Le 17 février 2013, un article (dans Le Nouvel Observateur) intitulé « The Harlem Shake : derrière l’absurde, un appel à la révolution » écrit par un sémiologue apporte un point de vue approfondi :« À y regarder de plus près, passée la surprise amusée de la découverte, un sentiment de malaise s’installe. Ces personnes qui dansent vivent-elles toutes isolées dans un monde qui leur est propre ? Est-ce là l’image de la société actuelle et des relations entre ses membres ? Aucune communication apparente, chacun dans son coin, à danser, frétiller, s’ébrouer, sauter sur des canapés… » En voici un autre extrait : « "The Harlem Shake" semble ainsi s’inscrire dans la croyance ancestrale selon laquelle le désordre généré, la fin du monde symbolique permettra le renouveau de toute chose et la création d’un nouvel ordre. » Le 13 mars 2013, un article parait dans Le Figaro, dans lequel ce même sémiologue est interrogé. Extrait : « Les vidéos, tout au moins les premières, mettaient en scène l’introduction du chaos dans le quotidien, explique-t-il. Qu’il s’agisse d’une pièce de la maison (chambre, cuisine, salon), d’une caserne militaire, d’un camion de pompier, d’un plateau de télévision, il est toujours question d’introduire un élément perturbateur dans un environnement bien ordonné. » L’élément perturbateur dans le Harlem Shake,« c’est la personne qui danse seule dans le premier plan et qui est à l’origine du chaos généralisé qui survient dans le second plan. Il y a littéralement une mise à mal de l’ordre du monde et une transgression des codes, de l’étiquette, des bonnes manières, de ce qu’il est censé se faire dans la société. D’où ces actes sexuels mimés, subversifs. ».

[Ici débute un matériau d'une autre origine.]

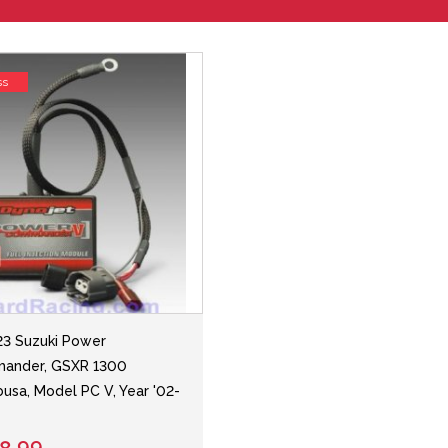
ss
3 Suzuki Power
ander, GSXR 1300
usa, Model PC V, Year '02-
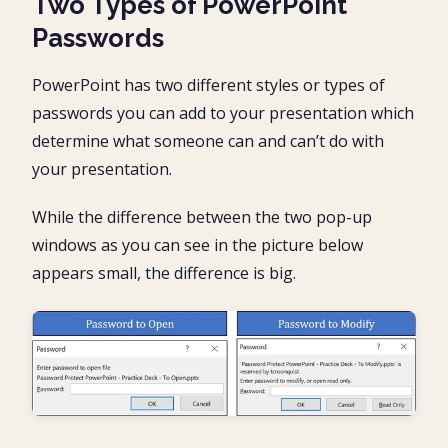
Two Types of PowerPoint
Passwords
PowerPoint has two different styles or types of
passwords you can add to your presentation which
determine what someone can and can’t do with
your presentation.
While the difference between the two pop-up
windows as you can see in the picture below
appears small, the difference is big.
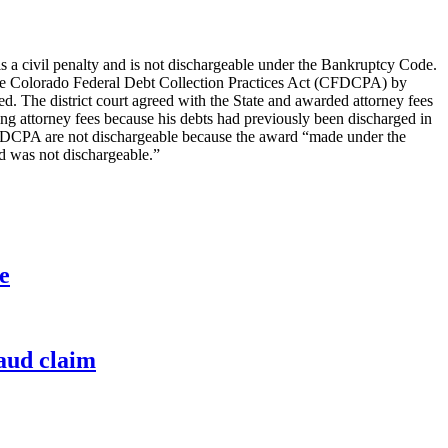
a civil penalty and is not dischargeable under the Bankruptcy Code.
d the Colorado Federal Debt Collection Practices Act (CFDCPA) by
red. The district court agreed with the State and awarded attorney fees
ding attorney fees because his debts had previously been discharged in
 CFDCPA are not dischargeable because the award “made under the
nd was not dischargeable.”
e
raud claim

Le 4 mars 2013, parait un article dans L’Humanité intitulé Les Harlem Shake surfent sur la contestation dans le monde entier, qui relate « comment une danse totalement loufoque devenue phénomène mondial fait trembler les censeurs du monde entier par sa portée contestataire. » Pour approfondir, voir entre autres l’article contre-culture.

En Égypte, des étudiants égyptiens sont arrêtés pour avoir dansé le Harlem shake. En Tunisie, des étudiants ayant organisé un harlem shake sont menacés de renvoi par le ministère tunisien de l’éducation Des islamistes attaquent des étudiants organisant un Harlem Shake. Le buzz Harlem Shake dérange des islamistes radicaux. « Si le monde entier se réjouit de cette nouvelle forme de résistance, ce n’est pas le cas des responsables politiques tunisiens, qui se sont empressés de condamner cette danse jugée indécente et non conforme à la morale musulmane.».